» DIRECTIVES:
[1] Name the four rivers whose valleys are described as rapidly developing in the text on Columbia River steamboats.
[2] In the text on Columbia River steamboats, how far is Wenatchee from the mouth of the river?
[3] Reproduce the stretch of the text on Columbia River steamboats from "Steamboats operated on the Wenatchee" through "prevented safe navigation.".

» PASSAGE GIVEN:
--- Begin ---
Steamboats operated on the Wenatchee Reach of the Columbia River from the late 1880s to 1915. The main base of operations was Wenatchee, Washington, located at the confluence of the Wenatchee and Columbia Rivers, 465 miles (748 km) from the mouth of the river. Operations were mainly between Wenatchee and Bridgeport. Rapids below Wenatchee and above Bridgeport prevented safe navigation.
Economic background
By the first decade of the 20th century wheat farming had expanded into Douglas County's "Big Bend" region of the Columbia near Bridgeport, and the valleys of the Okanogan, Methow, Chelan, and Entiat rivers were rapidly developing. The Great Northern Railway was completed to Wenatchee and west to Puget Sound by 1893, making it became profitable for crops to be shipped down the Columbia to Wenatchee's rail link.[1]
No complete open river
Prior to the construction of dams, open navigability was never established throughout the Columbia. This was an important difference from the Mississippi-Ohio River system, which in the right season, and with a canal around the Falls of the Ohio, was navigable from New Orleans to Pittsburgh, an enormous distance. By contrast, no steamboat could ever ascend or descend the entire route of the Columbia, although the nature of the river was that even far inland, such as at Arrow and Kootenay Lakes, vast areas remained navigable, but separated by rapids and shoals from the rest of the river.
The rapids and shoals separating the Wenatchee Reach from the lower Columbia were practically unnavigable, although Captain William Gray did try to establish a steamboat route up the river by taking City of Ellensburg up through Priest and Rock Islands Rapids, with the aid of a cable anchored to the bank and then wrapped around the capstan. The boat, and one other, Thomas L. Nixon, (this one lined up over the rapids) operated above Wenatchee for a while as the only two boats on that stretch of the river.[2]
Steamboat operations on Wenatchee Reach
From about 1891 to 1915, steamboats operated on the far inland Columbia river out of Wenatchee, Washington, a part of the river which this article will refer to as the Wenatchee Reach. Navigation was never continuous from the Wenatchee Reach to the downriver parts of the Columbia. See Steamboats of the Columbia River for a discussion of the boats operating on the lower routes.
--- End ---
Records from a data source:
--- Begin ---
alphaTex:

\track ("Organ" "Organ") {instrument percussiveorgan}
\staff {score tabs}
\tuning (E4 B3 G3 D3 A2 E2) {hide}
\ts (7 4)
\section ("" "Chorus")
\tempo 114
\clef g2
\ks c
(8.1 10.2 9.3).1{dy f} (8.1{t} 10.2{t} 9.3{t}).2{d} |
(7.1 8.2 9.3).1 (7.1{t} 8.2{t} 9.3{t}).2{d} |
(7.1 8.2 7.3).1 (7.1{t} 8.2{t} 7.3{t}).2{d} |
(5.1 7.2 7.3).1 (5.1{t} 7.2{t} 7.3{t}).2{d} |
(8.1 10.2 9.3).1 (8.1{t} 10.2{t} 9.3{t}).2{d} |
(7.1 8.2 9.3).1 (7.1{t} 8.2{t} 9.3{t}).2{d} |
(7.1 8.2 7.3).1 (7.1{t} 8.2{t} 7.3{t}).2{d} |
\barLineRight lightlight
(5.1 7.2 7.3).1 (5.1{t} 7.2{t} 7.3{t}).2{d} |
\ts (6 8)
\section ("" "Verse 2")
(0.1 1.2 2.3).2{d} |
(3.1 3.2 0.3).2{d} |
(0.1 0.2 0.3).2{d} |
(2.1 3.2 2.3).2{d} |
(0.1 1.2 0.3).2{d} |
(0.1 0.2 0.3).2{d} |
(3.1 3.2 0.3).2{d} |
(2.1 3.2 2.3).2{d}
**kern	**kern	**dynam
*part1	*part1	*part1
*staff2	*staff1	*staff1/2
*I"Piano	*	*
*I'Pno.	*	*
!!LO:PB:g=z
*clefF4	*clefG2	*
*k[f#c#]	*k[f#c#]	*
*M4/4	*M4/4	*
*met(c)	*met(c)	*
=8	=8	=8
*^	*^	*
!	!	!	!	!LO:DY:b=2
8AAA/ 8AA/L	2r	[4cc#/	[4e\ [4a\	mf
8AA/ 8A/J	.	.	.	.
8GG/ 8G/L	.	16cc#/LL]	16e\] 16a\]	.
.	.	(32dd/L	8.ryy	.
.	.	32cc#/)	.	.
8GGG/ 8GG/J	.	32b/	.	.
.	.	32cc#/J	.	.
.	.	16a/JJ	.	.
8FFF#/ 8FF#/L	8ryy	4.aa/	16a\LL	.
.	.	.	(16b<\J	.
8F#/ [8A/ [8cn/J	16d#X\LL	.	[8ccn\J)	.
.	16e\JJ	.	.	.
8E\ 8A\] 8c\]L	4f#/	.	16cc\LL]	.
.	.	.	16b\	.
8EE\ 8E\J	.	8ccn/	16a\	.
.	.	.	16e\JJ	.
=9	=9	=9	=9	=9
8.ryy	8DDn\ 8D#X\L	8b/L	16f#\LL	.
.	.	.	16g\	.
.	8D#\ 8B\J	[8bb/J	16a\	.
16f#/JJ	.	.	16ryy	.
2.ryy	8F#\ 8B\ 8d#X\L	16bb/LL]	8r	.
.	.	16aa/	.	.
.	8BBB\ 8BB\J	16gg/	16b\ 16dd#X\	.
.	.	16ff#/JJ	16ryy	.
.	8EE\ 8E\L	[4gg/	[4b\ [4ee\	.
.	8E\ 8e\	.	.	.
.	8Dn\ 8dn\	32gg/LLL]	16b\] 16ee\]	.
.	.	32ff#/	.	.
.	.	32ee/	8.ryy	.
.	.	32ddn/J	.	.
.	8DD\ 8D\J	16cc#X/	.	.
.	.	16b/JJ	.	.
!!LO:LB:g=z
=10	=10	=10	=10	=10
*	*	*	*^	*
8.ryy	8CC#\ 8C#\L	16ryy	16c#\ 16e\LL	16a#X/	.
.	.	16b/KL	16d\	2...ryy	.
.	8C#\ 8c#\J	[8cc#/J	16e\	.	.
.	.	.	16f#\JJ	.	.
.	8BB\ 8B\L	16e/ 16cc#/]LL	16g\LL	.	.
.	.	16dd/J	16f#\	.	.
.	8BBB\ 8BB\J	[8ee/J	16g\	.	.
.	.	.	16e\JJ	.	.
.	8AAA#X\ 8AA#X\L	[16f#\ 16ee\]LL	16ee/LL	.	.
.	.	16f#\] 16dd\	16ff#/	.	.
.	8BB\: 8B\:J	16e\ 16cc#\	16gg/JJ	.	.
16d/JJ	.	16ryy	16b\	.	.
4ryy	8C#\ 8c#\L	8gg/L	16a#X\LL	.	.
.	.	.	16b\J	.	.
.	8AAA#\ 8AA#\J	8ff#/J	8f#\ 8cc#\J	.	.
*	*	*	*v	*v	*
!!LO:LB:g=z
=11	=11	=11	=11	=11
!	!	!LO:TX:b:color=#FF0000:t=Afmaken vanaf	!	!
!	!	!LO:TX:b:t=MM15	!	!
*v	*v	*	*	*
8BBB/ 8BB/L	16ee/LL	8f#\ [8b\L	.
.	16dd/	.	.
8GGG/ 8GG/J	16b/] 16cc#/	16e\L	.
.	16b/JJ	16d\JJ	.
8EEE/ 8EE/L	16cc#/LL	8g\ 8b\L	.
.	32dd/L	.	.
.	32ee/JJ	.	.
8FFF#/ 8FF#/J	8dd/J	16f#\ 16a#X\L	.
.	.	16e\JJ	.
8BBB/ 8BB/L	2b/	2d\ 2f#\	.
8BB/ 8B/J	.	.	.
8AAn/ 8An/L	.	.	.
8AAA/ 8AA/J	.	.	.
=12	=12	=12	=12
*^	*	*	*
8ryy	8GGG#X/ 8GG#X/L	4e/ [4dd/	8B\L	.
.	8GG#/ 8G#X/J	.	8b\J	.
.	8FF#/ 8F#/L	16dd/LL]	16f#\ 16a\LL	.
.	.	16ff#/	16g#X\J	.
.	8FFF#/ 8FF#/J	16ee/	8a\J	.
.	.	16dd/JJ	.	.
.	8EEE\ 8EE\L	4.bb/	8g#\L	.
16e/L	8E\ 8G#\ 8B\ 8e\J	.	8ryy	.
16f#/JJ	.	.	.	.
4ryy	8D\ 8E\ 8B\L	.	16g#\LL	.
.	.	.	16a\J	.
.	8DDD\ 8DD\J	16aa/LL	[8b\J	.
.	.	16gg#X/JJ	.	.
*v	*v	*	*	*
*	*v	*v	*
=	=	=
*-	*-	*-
--- End ---
» THE REPLIES:
[1] Okanogan, Methow, Chelan, Entiat

[2] 465 miles (748 km)

[3]
Steamboats operated on the Wenatchee Reach of the Columbia River from the late 1880s to 1915. The main base of operations was Wenatchee, Washington, located at the confluence of the Wenatchee and Columbia Rivers, 465 miles (748 km) from the mouth of the river. Operations were mainly between Wenatchee and Bridgeport. Rapids below Wenatchee and above Bridgeport prevented safe navigation.